Wednesday, January 18, 2012

The Color of Spinach

If you watch the classic cartoon network Boomerang, you've probably seen the bumper featuring a Popeye cartoon in which our sailor-hero is trying to put his four nephews to bed, except that as soon as Popeye leaves the room, they leap up and keep playing a raucous Dixieland-style tune. The slamming of the bedroom door and the snoring of the nephews is integrated into the rhythm of the song, which is executed with whip-crack timing; it's a truly delirious piece of work.

I had been fortunate enough to see this entire episode on Boomerang once, which features the nephews - Poopeye, Pipeye, Pupeye and Peepeye - playing music on whatever is handy, including a radiator, a hot water bottle, a pair of suspenders, etc. Recently I found a collection of Popeye classics on Netflix, which my son Mark (who would rather watch a Popeye cartoon from 1938 than a lot of the cruddy cartoons they're making today) and I began watching together. When I noticed there was an installment titled "Me Musical Nephews," I got excited, figuring this had to be the one. And it was, except... it was in black and white.

I knew the first time I had seen this, it was in color. The Boomerang 30-second bumper, obviously, was in color. Yet it was also obviously the same cartoon. Did someone colorize it? Was the Netflix version taped off a black-and-white broadcast from Channel 32 in 1966?

It turns out that "Me Musical Nephews," which was released in 1942, was remade, shot for shot, in 1950 as "Riot in Rhythm." (As an aside, 1942 seems awfully late to be releasing black-and-white cartoons, but that's what IMDB says.) I've watched both of them, and I'm sure they didn't just color in the cels from the first version; there are small, subtle differences. For instance, in "Nephews," Popeye stomps a radio, then crushes the tubes that were inside it; in "Rhythm," there are no tubes inside that radio.

But the scenarios, dialogue, everything is pretty much the same. You'd have to watch them back-to-back to notice any difference. Which brings up the question: Did the animators really re-create an entire seven-minute cartoon from scratch? Did they at least reuse the soundtrack, which is nothing short of incredible? I feel sorry for them, at this late date, if they had to re-record all that music.
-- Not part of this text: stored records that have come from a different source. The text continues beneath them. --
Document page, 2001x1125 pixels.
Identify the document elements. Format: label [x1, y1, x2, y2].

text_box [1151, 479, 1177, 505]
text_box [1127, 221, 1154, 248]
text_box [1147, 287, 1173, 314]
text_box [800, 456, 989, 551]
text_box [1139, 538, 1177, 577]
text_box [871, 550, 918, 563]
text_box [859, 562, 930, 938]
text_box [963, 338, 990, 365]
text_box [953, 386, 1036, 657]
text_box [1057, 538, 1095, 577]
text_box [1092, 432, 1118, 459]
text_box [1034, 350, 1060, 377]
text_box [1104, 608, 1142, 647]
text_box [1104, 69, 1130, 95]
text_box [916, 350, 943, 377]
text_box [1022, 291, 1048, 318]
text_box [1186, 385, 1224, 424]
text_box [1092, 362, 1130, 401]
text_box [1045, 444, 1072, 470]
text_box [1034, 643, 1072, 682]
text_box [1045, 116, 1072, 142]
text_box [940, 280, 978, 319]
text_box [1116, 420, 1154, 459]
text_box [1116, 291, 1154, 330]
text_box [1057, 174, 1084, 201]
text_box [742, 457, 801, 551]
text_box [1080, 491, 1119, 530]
And of course, the big question is, how often did this happen? Were other B&W cartoons remade in color? I am hardly enough of a cartoon expert to answer that. But I do know that if you're going to make new versions of black-and-white cartoons, "Me Musical Nephews" is a good place to start.

I know you don't want to watch a B&W cartoon, so here's "Riot in Rhythm." You'll never know the difference.

1 comment:

  1. There exists 2 different color versions of "Me Musical Nephews". The earliest, "Riot In Rhythm," was not a word-for-word, shot-for-shot recreation, but does feature the same type of plot and some animation recycled from "Me Musical Nephews". You may also notice the music and voices are different if you listen carefully. The later version, the one you probably witnessed on Boomerang, the same one used in the bumper as well, comes from the late 80s. While Ted Turner was in the midst of computer colorizing black and white films, he apparently was too cheap to do the same for cartoons at the time, so when he got a hold of the Popeye library, the cartoons were sent to Korean animators for them to trace over (lazily) and color each cel and background of the original, which proved to be a downgrade especially in the Fleischer Studios Popeyes that had rotating model backgrounds; in the color versions they are reduced to still paintings, which also causes some errors in timing. But I digress, the point is this late 80s colorization, done for TV, whereas "Riot In Rhythm" was done for theaters, was exactly the same as "Me Musical Nephews," from the titles to the soundtrack. The obvious difference is that the black and white version has more detailed animation.